■ **Text**:
════════════════

Jump to content


Photo

Unusual routing issue

routing

This topic has been archived. This means that you cannot reply to this topic.
3 replies to this topic

#1 bpoindexter

bpoindexter
  • Members
  • 13 posts

Posted 10 December 2019 - 09:56 AM

I had this situation crop up late last night.  We had made some minor changes to our routing that resulted in a near disaster which is not yet fixed (minor changes being we changed our reachable IPs for our two WAN connections).  IP addresses changed for privacy reasons.

 

The router is now improperly routing outbound traffic, in contravention to what the routing table actually says.

 

We have two WAN connections, WAN1 and WAN2.  WAN1 is configured on p3, WAN2 configured on p4.  In the routing table on p3 we have a directly attached network with target network address of 1.1.1.0/29, default gateway is 1.1.1.1.  This auto creates a default route gateway route 0.0.0.0/0 with gateway address as 1.1.1.1.  Metric on both routes is set to 10.  The public IP address assigned to p3 is 1.1.1.6

 

For WAN2 we have a directly attached network on p4, target network address is 2.2.2.140/30.  Default gateway is 2.2.2.141.  This creates a default route 0.0.0.0/0 with gateway address 2.2.2.140.  Metric on both is set to 20.  The public IP address assigned to p4 is 2.2.2.142.

════════════════

■ **Work to complete**:
**A)** List every distinct address in the routing post that is written with a slash and prefix length, each one once.
**B)** Copy the lines of the entries starting at the line containing "[0, 3, 498, 331]" and ending at the line containing "A: No, the wall is made of cement", including both. Omit the picture lines.

════════════════

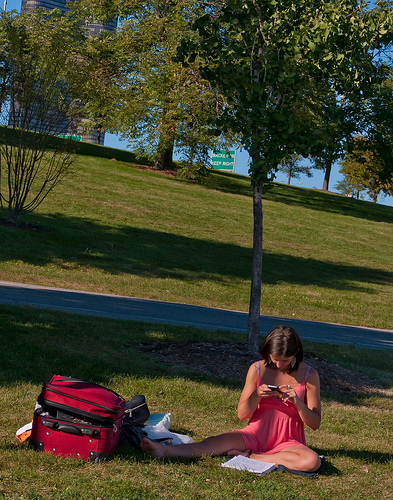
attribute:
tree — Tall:
[200, 6, 383, 338]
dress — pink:
[240, 358, 314, 446]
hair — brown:
[253, 316, 306, 369]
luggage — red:
[23, 366, 131, 472]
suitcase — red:
[51, 371, 129, 447]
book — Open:
[220, 453, 275, 476]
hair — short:
[262, 322, 304, 372]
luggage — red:
[17, 362, 155, 449]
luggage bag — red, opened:
[12, 374, 129, 470]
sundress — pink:
[230, 358, 310, 455]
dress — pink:
[212, 330, 325, 479]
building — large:
[8, 0, 120, 147]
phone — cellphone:
[267, 381, 278, 391]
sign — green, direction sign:
[209, 146, 238, 172]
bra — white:
[246, 359, 313, 394]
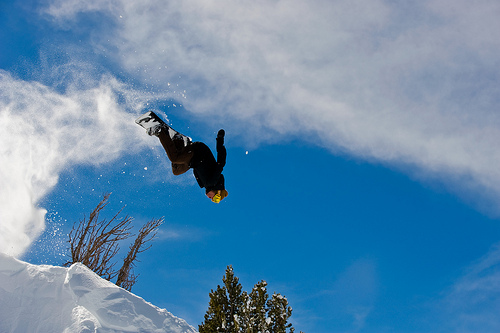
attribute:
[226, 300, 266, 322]
leaves — green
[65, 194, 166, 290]
tree branches — bare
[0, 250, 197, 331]
snow — white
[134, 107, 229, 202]
person — upside down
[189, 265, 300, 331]
tree — pointy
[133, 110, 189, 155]
snowboard — dark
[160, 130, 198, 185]
pants — brown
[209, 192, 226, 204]
goggles — yellow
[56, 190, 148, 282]
branches — tall, leafless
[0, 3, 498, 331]
sky — blue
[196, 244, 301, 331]
tree — green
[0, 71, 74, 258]
snow — white 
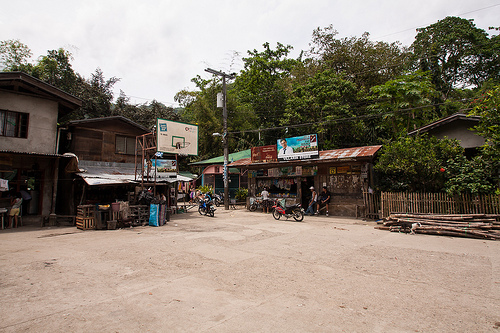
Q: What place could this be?
A: It is a field.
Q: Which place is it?
A: It is a field.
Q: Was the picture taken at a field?
A: Yes, it was taken in a field.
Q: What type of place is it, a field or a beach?
A: It is a field.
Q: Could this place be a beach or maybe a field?
A: It is a field.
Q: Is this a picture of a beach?
A: No, the picture is showing a field.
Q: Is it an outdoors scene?
A: Yes, it is outdoors.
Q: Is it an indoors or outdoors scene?
A: It is outdoors.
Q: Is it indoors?
A: No, it is outdoors.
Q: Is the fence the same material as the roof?
A: No, the fence is made of wood and the roof is made of metal.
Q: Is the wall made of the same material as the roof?
A: No, the wall is made of cement and the roof is made of metal.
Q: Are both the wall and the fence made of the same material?
A: No, the wall is made of concrete and the fence is made of wood.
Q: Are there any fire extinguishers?
A: No, there are no fire extinguishers.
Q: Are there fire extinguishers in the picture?
A: No, there are no fire extinguishers.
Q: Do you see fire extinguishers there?
A: No, there are no fire extinguishers.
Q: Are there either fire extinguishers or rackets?
A: No, there are no fire extinguishers or rackets.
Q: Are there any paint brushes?
A: No, there are no paint brushes.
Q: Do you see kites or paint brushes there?
A: No, there are no paint brushes or kites.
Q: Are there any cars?
A: No, there are no cars.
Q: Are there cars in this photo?
A: No, there are no cars.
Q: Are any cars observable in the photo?
A: No, there are no cars.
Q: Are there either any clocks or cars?
A: No, there are no cars or clocks.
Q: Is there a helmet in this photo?
A: No, there are no helmets.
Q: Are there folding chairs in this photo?
A: No, there are no folding chairs.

════════════════

■ **Set of answers**:
**A)**
1.1.1.0/29
0.0.0.0/0
2.2.2.140/30

**B)**
[0, 3, 498, 331]
sky — blue
[196, 244, 301, 331]
tree — green
[0, 71, 74, 258]
snow — white 
Q: What place could this be?
A: It is a field.
Q: Which place is it?
A: It is a field.
Q: Was the picture taken at a field?
A: Yes, it was taken in a field.
Q: What type of place is it, a field or a beach?
A: It is a field.
Q: Could this place be a beach or maybe a field?
A: It is a field.
Q: Is this a picture of a beach?
A: No, the picture is showing a field.
Q: Is it an outdoors scene?
A: Yes, it is outdoors.
Q: Is it an indoors or outdoors scene?
A: It is outdoors.
Q: Is it indoors?
A: No, it is outdoors.
Q: Is the fence the same material as the roof?
A: No, the fence is made of wood and the roof is made of metal.
Q: Is the wall made of the same material as the roof?
A: No, the wall is made of cement and the roof is made of metal.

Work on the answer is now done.